As long as the machines print at relatively low speeds, everything is easy to manage, but as the speed increases, the problems are revealed. Certainly, from a technological point of view the double pump system is more advanced due to the possibility of adjustments and optimizations, but both have strengths and weaknesses, and sometimes manufacturers prefer a basic but simple management system rather than a more complex one, but which requires a greater technological investment.

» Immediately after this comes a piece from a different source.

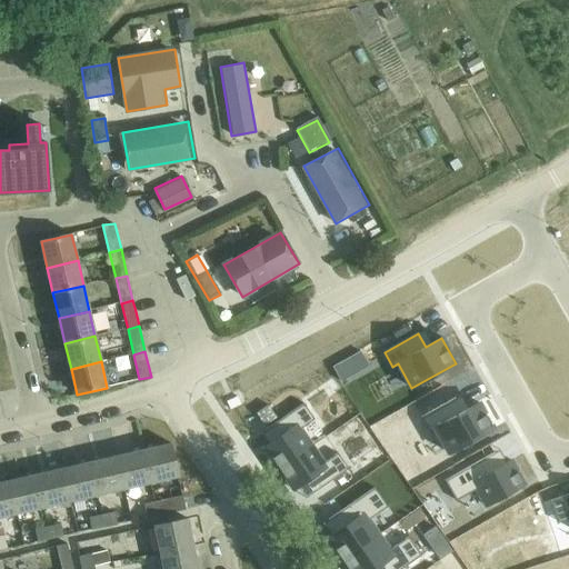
[(455,399),(421,418),(429,432),(435,429),(449,453),(493,428),(479,403),(462,412),(455,399)]
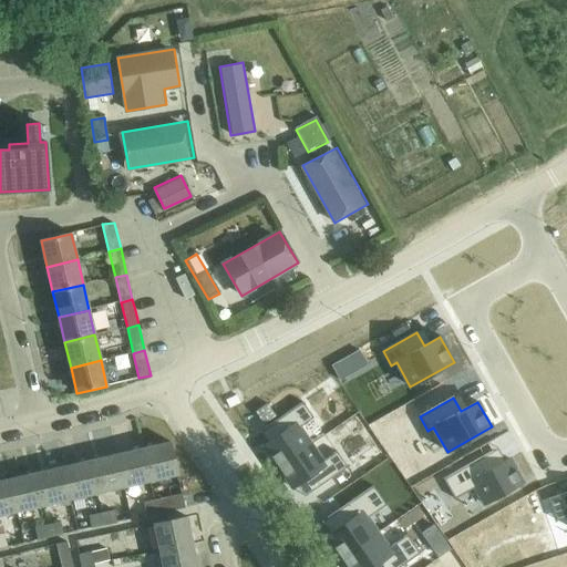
[(272,440),(264,446),(278,467),(311,444),(299,428),(313,418),(303,402),(265,429),(272,440)]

Currently the most commonly used are pneumatic pumps with membrane, both for the lower initial cost and for the greater possibilities of management, which often occurs through a pressure regulator that directly regulates the speed of the pump. To be maintained, this type of pump requires time to dismantle and replace the internal balls and gaskets, inevitably causing a machine stop.Also for this reason, some manufacturers of printing machines for cardboard, have preferred the use of peristaltic pumps, which have as only consumable element the “milking” tube: this allows the replacement in a couple of minutes. Other great advantages of the peristaltic pump are pumping accuracy, reduced noise, reduced consumption. However, to detriment there is the initial cost.The adjustment possibilities depend on the type of pump chosen, and range from simple manual regulators to advanced systems, managed continuously by the PLC.The simple manual regulators have ridiculously low costs but force machine operators to make continuous adjustments, and often prevent the process from being standardized.The advanced systems that use PLCs for control have higher costs, but guarantee fine and stable adjustments over time, with inking and washing cycles that can be set and can be interfaced with the machine, allowing the process to be completely standardized.
The most common problems and their causes
Foaming is a problem due to micro bubbles that are incorporated into the ink and other pumped liquids.

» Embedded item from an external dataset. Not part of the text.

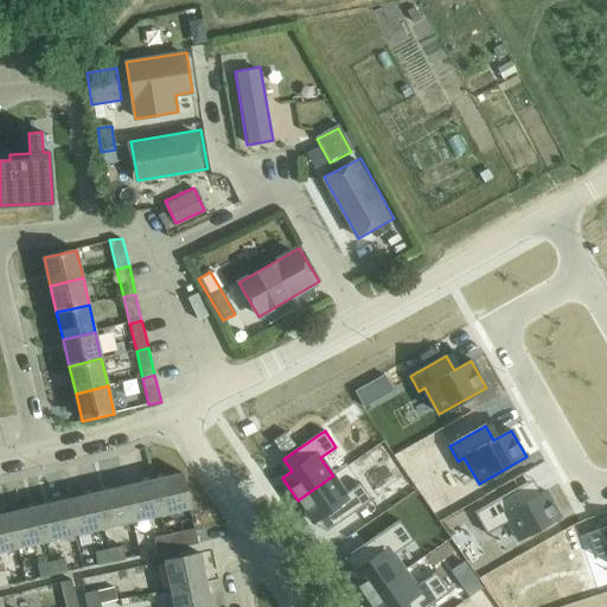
[(287,433),(274,441),(283,453),(295,445),(287,433)]
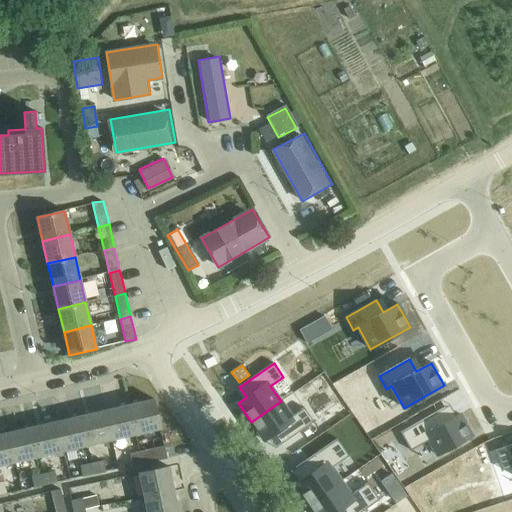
[(153,400),(129,406),(135,435),(160,429),(153,400)]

It is a more obvious problem with water-based inks, while it is almost not influent for solvent-based inks and it becomes more evident, when the machine speed increases: normally reaches a critical point around 300 m/min.
Here we return to pumps: a closed circuit creates less foam, but a better balance of the system is needed, and therefore a more sophisticated management system.
Leaks from doctor blade chamber
This is a phenomenon that can have innumerable causes. From incorrect mechanical adjustment, to problems of fluid dynamics that are generated inside, up to the problems of wear of blades and gaskets.
This problem manifests itself differently depending on the type of fluid used.
Water-based, solvent-based or UV-based inks have different contamination problems, and different solutions.
However, most problems are related to unsuitable or poorly used washing systems. Washing is a very important phase that must not be underestimated and to which we must dedicate the right time and the right investments, so as not to run into contamination problems.
Ink recovery can be an integral part of a washing system
If the washing system is efficient, it will have a greater ability to recover the ink in circulation. But even a system optimized to put as little ink as possible into the circulation is the basis for waste reduction.
The topic about saving water for washing definitely deserves further study. Increasingly greater attention is paid to disposal, both due to increasing costs and greater sensitivity towards a more ecological approach, from which it is no longer possible to do without.
Today it is enough to do some quick calculations to understand that at 0.50 euros per liter, with increasingly shorter print runs and frequent color changes, even significant costs can be reached at the end of the year.
It is possible to have inking systems that also act as washing, or dedicated washing systems that intervene after the ink pumps have recovered all the ink.
To conclude, the main objective of the inking and washing system is to lay down ink without problems, to recover the greatest amount of ink in circulation at each job change, to wash in depth every part of the circuit to allow changes between different colors without encountering problems and finally allow a wide range of simple and effective adjustments.